(Saved entries)

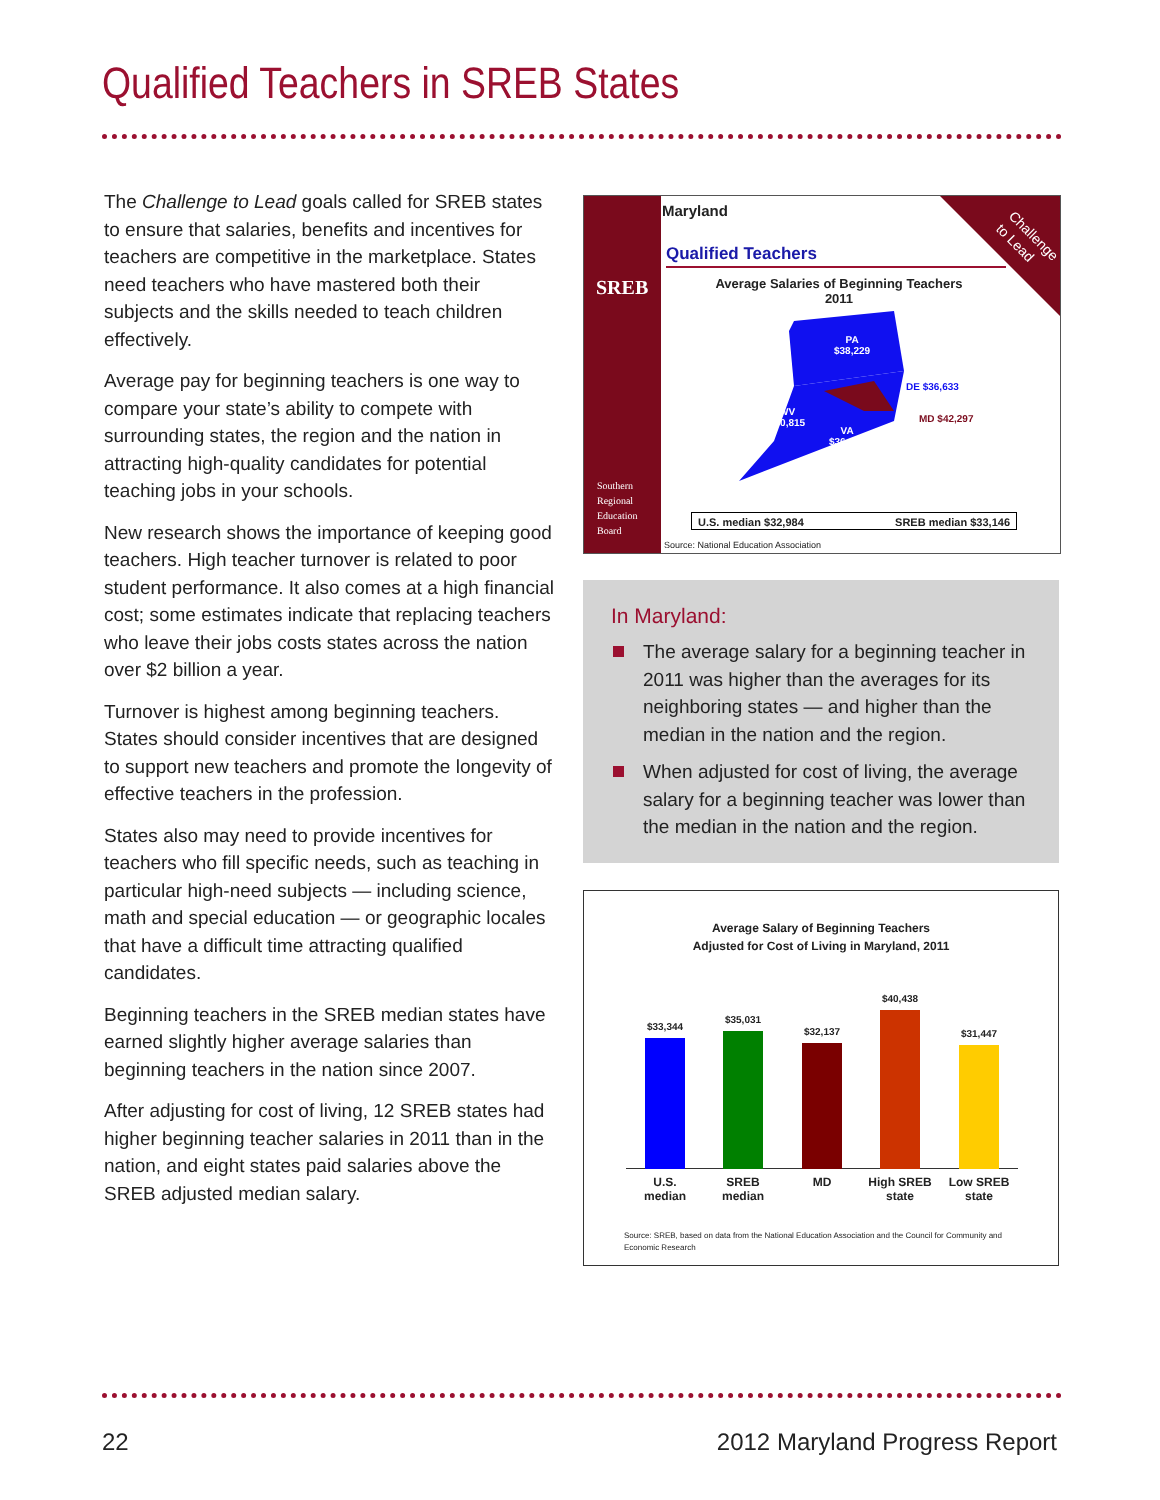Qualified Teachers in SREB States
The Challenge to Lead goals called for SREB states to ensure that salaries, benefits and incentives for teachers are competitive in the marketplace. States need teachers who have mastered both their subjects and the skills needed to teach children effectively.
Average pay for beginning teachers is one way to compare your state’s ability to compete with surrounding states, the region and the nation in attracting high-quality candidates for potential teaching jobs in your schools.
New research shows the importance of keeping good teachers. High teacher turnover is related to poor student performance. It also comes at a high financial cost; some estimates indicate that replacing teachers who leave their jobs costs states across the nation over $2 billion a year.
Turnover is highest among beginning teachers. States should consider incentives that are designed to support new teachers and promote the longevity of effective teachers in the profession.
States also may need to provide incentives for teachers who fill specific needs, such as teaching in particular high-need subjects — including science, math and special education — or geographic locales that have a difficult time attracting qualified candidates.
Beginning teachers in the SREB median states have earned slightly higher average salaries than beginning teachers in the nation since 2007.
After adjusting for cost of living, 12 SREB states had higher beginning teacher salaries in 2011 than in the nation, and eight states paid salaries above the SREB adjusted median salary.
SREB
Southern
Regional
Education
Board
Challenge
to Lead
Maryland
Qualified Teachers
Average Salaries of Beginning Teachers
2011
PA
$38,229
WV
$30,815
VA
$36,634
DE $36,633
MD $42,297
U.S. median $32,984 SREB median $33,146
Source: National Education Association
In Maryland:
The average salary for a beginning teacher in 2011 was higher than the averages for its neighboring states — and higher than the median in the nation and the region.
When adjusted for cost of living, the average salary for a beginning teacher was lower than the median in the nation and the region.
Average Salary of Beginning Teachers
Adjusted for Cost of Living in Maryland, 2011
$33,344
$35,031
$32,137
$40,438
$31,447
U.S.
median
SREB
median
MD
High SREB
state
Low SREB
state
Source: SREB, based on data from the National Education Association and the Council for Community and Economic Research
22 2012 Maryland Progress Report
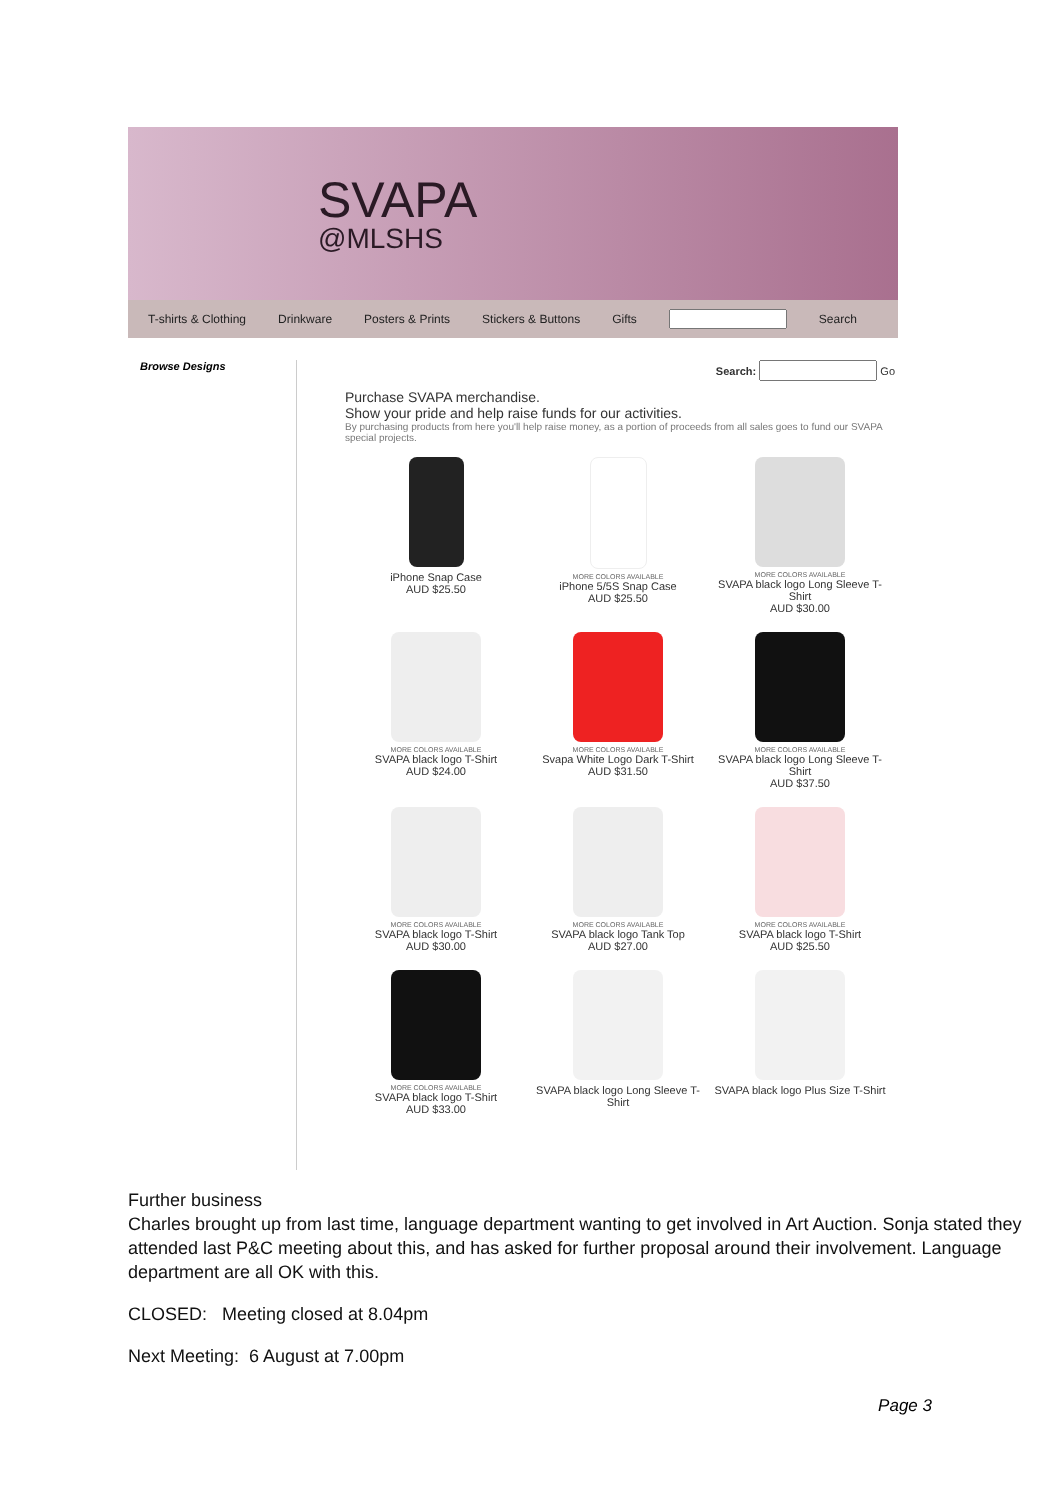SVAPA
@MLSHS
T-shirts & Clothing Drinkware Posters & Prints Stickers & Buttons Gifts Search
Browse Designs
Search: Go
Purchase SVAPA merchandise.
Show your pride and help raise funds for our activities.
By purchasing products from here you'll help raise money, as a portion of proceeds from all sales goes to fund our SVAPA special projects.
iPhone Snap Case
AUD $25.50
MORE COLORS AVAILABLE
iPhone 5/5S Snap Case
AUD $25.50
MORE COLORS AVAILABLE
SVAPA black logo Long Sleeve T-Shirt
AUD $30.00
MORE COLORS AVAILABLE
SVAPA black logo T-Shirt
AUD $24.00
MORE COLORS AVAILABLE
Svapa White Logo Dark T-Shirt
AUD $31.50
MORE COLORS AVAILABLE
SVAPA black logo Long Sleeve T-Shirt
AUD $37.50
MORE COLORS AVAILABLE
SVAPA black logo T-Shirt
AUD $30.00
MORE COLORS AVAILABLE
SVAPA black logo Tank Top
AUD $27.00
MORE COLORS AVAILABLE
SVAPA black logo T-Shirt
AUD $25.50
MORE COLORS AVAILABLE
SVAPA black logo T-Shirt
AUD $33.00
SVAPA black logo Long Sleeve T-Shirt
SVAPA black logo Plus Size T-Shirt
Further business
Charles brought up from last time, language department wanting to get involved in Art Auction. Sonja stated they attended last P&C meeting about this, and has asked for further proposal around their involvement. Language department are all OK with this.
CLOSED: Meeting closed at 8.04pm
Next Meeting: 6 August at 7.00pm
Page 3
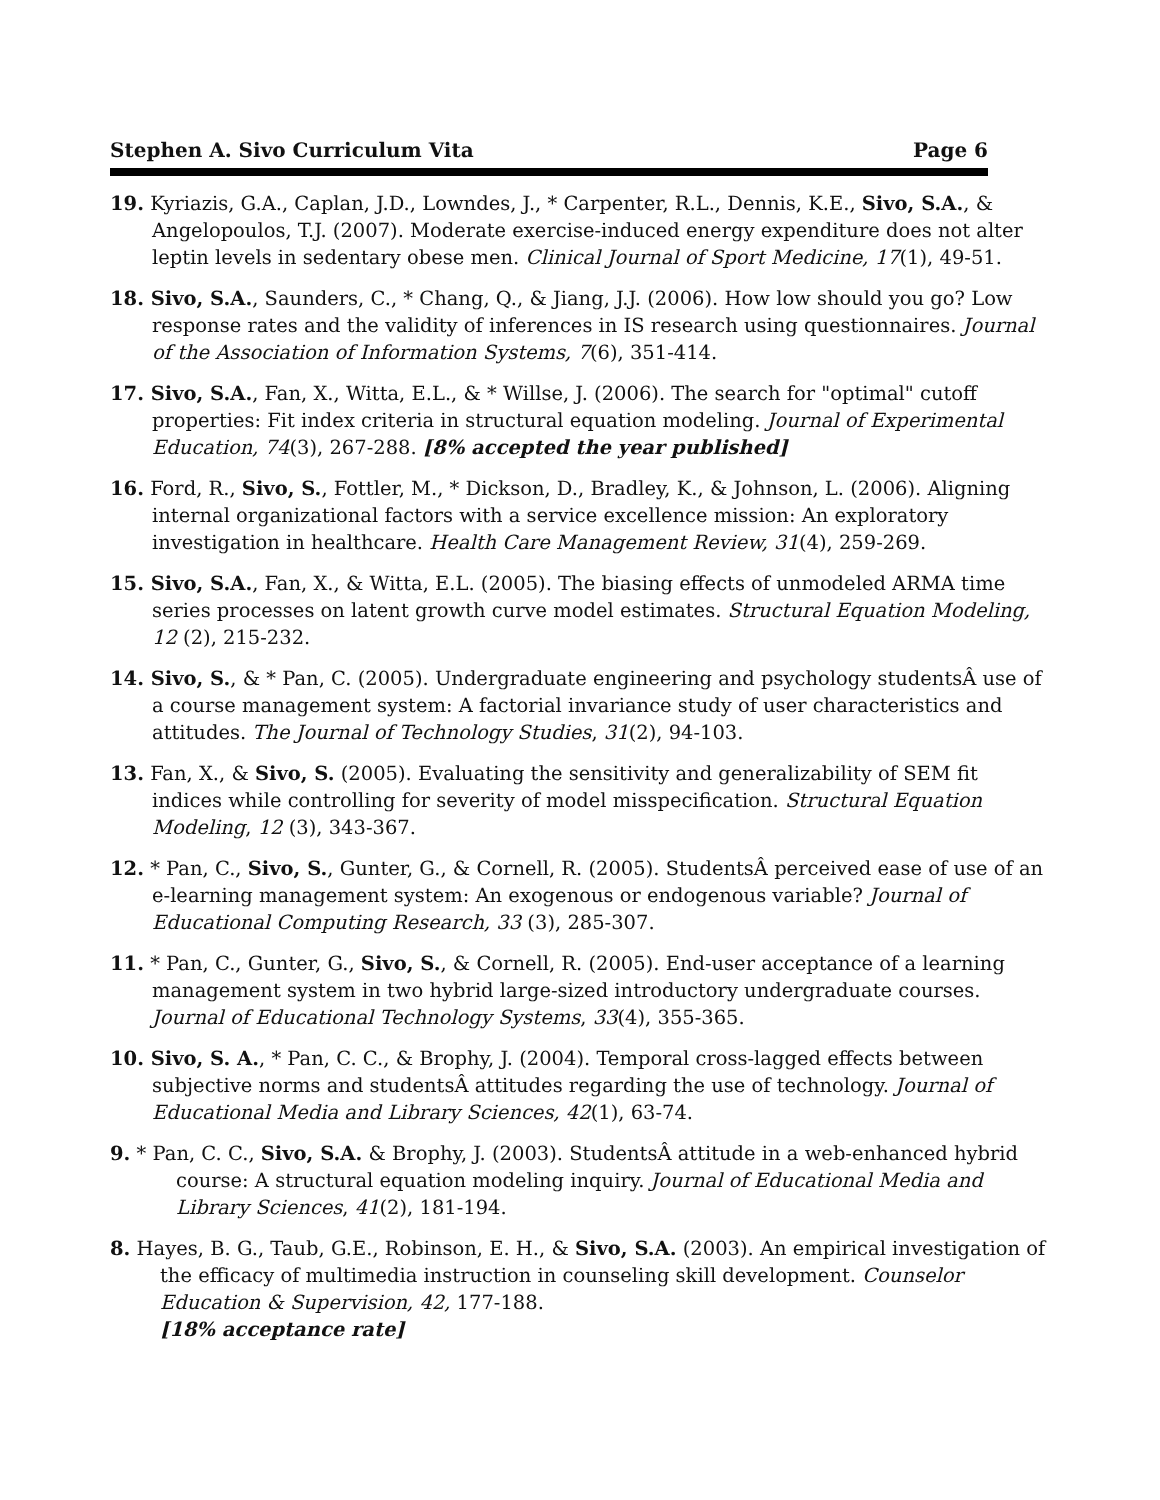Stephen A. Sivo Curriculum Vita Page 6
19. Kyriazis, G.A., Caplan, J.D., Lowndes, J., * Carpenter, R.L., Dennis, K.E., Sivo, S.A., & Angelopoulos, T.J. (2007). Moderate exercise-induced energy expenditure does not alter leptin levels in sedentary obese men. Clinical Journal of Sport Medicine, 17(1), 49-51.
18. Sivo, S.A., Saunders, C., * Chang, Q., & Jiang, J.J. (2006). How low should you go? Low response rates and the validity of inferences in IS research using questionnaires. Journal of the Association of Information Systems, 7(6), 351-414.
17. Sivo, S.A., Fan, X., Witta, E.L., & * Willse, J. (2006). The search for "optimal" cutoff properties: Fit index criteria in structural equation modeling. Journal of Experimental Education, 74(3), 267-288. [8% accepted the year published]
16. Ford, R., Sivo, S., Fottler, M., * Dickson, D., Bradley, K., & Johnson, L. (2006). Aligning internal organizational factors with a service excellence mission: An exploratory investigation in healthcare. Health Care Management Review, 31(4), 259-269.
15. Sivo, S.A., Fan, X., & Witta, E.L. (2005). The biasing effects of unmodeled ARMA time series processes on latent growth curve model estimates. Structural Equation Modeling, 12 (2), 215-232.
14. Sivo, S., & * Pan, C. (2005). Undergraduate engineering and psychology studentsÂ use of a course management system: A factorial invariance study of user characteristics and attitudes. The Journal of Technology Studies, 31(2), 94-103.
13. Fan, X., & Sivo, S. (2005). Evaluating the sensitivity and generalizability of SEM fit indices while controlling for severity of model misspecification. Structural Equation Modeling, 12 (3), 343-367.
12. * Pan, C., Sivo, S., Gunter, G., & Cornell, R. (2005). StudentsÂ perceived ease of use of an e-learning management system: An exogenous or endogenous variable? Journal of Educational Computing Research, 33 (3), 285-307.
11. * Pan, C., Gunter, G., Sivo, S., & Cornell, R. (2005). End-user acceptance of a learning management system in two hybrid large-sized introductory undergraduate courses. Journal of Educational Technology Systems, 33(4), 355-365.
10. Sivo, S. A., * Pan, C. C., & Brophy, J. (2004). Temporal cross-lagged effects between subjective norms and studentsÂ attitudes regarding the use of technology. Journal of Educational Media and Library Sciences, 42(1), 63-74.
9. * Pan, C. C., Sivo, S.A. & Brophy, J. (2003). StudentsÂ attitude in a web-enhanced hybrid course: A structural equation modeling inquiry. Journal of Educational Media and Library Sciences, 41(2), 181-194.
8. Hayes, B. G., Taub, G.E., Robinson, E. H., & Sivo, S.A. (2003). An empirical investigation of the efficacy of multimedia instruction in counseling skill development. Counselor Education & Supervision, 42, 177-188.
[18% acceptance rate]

How to complete this task ::
Whatever the records hold apart from pictures should be repeated exactly.

Result for this exercise ::
Qualified Teachers in SREB States
The Challenge to Lead goals called for SREB states to ensure that salaries, benefits and incentives for teachers are competitive in the marketplace. States need teachers who have mastered both their subjects and the skills needed to teach children effectively.
Average pay for beginning teachers is one way to compare your state’s ability to compete with surrounding states, the region and the nation in attracting high-quality candidates for potential teaching jobs in your schools.
New research shows the importance of keeping good teachers. High teacher turnover is related to poor student performance. It also comes at a high financial cost; some estimates indicate that replacing teachers who leave their jobs costs states across the nation over $2 billion a year.
Turnover is highest among beginning teachers. States should consider incentives that are designed to support new teachers and promote the longevity of effective teachers in the profession.
States also may need to provide incentives for teachers who fill specific needs, such as teaching in particular high-need subjects — including science, math and special education — or geographic locales that have a difficult time attracting qualified candidates.
Beginning teachers in the SREB median states have earned slightly higher average salaries than beginning teachers in the nation since 2007.
After adjusting for cost of living, 12 SREB states had higher beginning teacher salaries in 2011 than in the nation, and eight states paid salaries above the SREB adjusted median salary.
SREB
Southern
Regional
Education
Board
Challenge
to Lead
Maryland
Qualified Teachers
Average Salaries of Beginning Teachers
2011
PA
$38,229
WV
$30,815
VA
$36,634
DE $36,633
MD $42,297
U.S. median $32,984 SREB median $33,146
Source: National Education Association
In Maryland:
The average salary for a beginning teacher in 2011 was higher than the averages for its neighboring states — and higher than the median in the nation and the region.
When adjusted for cost of living, the average salary for a beginning teacher was lower than the median in the nation and the region.
Average Salary of Beginning Teachers
Adjusted for Cost of Living in Maryland, 2011
$33,344
$35,031
$32,137
$40,438
$31,447
U.S.
median
SREB
median
MD
High SREB
state
Low SREB
state
Source: SREB, based on data from the National Education Association and the Council for Community and Economic Research
22 2012 Maryland Progress Report
SVAPA
@MLSHS
T-shirts & Clothing Drinkware Posters & Prints Stickers & Buttons Gifts Search
Browse Designs
Search: Go
Purchase SVAPA merchandise.
Show your pride and help raise funds for our activities.
By purchasing products from here you'll help raise money, as a portion of proceeds from all sales goes to fund our SVAPA special projects.
iPhone Snap Case
AUD $25.50
MORE COLORS AVAILABLE
iPhone 5/5S Snap Case
AUD $25.50
MORE COLORS AVAILABLE
SVAPA black logo Long Sleeve T-Shirt
AUD $30.00
MORE COLORS AVAILABLE
SVAPA black logo T-Shirt
AUD $24.00
MORE COLORS AVAILABLE
Svapa White Logo Dark T-Shirt
AUD $31.50
MORE COLORS AVAILABLE
SVAPA black logo Long Sleeve T-Shirt
AUD $37.50
MORE COLORS AVAILABLE
SVAPA black logo T-Shirt
AUD $30.00
MORE COLORS AVAILABLE
SVAPA black logo Tank Top
AUD $27.00
MORE COLORS AVAILABLE
SVAPA black logo T-Shirt
AUD $25.50
MORE COLORS AVAILABLE
SVAPA black logo T-Shirt
AUD $33.00
SVAPA black logo Long Sleeve T-Shirt
SVAPA black logo Plus Size T-Shirt
Further business
Charles brought up from last time, language department wanting to get involved in Art Auction. Sonja stated they attended last P&C meeting about this, and has asked for further proposal around their involvement. Language department are all OK with this.
CLOSED: Meeting closed at 8.04pm
Next Meeting: 6 August at 7.00pm
Page 3
Stephen A. Sivo Curriculum Vita Page 6
19. Kyriazis, G.A., Caplan, J.D., Lowndes, J., * Carpenter, R.L., Dennis, K.E., Sivo, S.A., & Angelopoulos, T.J. (2007). Moderate exercise-induced energy expenditure does not alter leptin levels in sedentary obese men. Clinical Journal of Sport Medicine, 17(1), 49-51.
18. Sivo, S.A., Saunders, C., * Chang, Q., & Jiang, J.J. (2006). How low should you go? Low response rates and the validity of inferences in IS research using questionnaires. Journal of the Association of Information Systems, 7(6), 351-414.
17. Sivo, S.A., Fan, X., Witta, E.L., & * Willse, J. (2006). The search for "optimal" cutoff properties: Fit index criteria in structural equation modeling. Journal of Experimental Education, 74(3), 267-288. [8% accepted the year published]
16. Ford, R., Sivo, S., Fottler, M., * Dickson, D., Bradley, K., & Johnson, L. (2006). Aligning internal organizational factors with a service excellence mission: An exploratory investigation in healthcare. Health Care Management Review, 31(4), 259-269.
15. Sivo, S.A., Fan, X., & Witta, E.L. (2005). The biasing effects of unmodeled ARMA time series processes on latent growth curve model estimates. Structural Equation Modeling, 12 (2), 215-232.
14. Sivo, S., & * Pan, C. (2005). Undergraduate engineering and psychology studentsÂ use of a course management system: A factorial invariance study of user characteristics and attitudes. The Journal of Technology Studies, 31(2), 94-103.
13. Fan, X., & Sivo, S. (2005). Evaluating the sensitivity and generalizability of SEM fit indices while controlling for severity of model misspecification. Structural Equation Modeling, 12 (3), 343-367.
12. * Pan, C., Sivo, S., Gunter, G., & Cornell, R. (2005). StudentsÂ perceived ease of use of an e-learning management system: An exogenous or endogenous variable? Journal of Educational Computing Research, 33 (3), 285-307.
11. * Pan, C., Gunter, G., Sivo, S., & Cornell, R. (2005). End-user acceptance of a learning management system in two hybrid large-sized introductory undergraduate courses. Journal of Educational Technology Systems, 33(4), 355-365.
10. Sivo, S. A., * Pan, C. C., & Brophy, J. (2004). Temporal cross-lagged effects between subjective norms and studentsÂ attitudes regarding the use of technology. Journal of Educational Media and Library Sciences, 42(1), 63-74.
9. * Pan, C. C., Sivo, S.A. & Brophy, J. (2003). StudentsÂ attitude in a web-enhanced hybrid course: A structural equation modeling inquiry. Journal of Educational Media and Library Sciences, 41(2), 181-194.
8. Hayes, B. G., Taub, G.E., Robinson, E. H., & Sivo, S.A. (2003). An empirical investigation of the efficacy of multimedia instruction in counseling skill development. Counselor Education & Supervision, 42, 177-188.
[18% acceptance rate]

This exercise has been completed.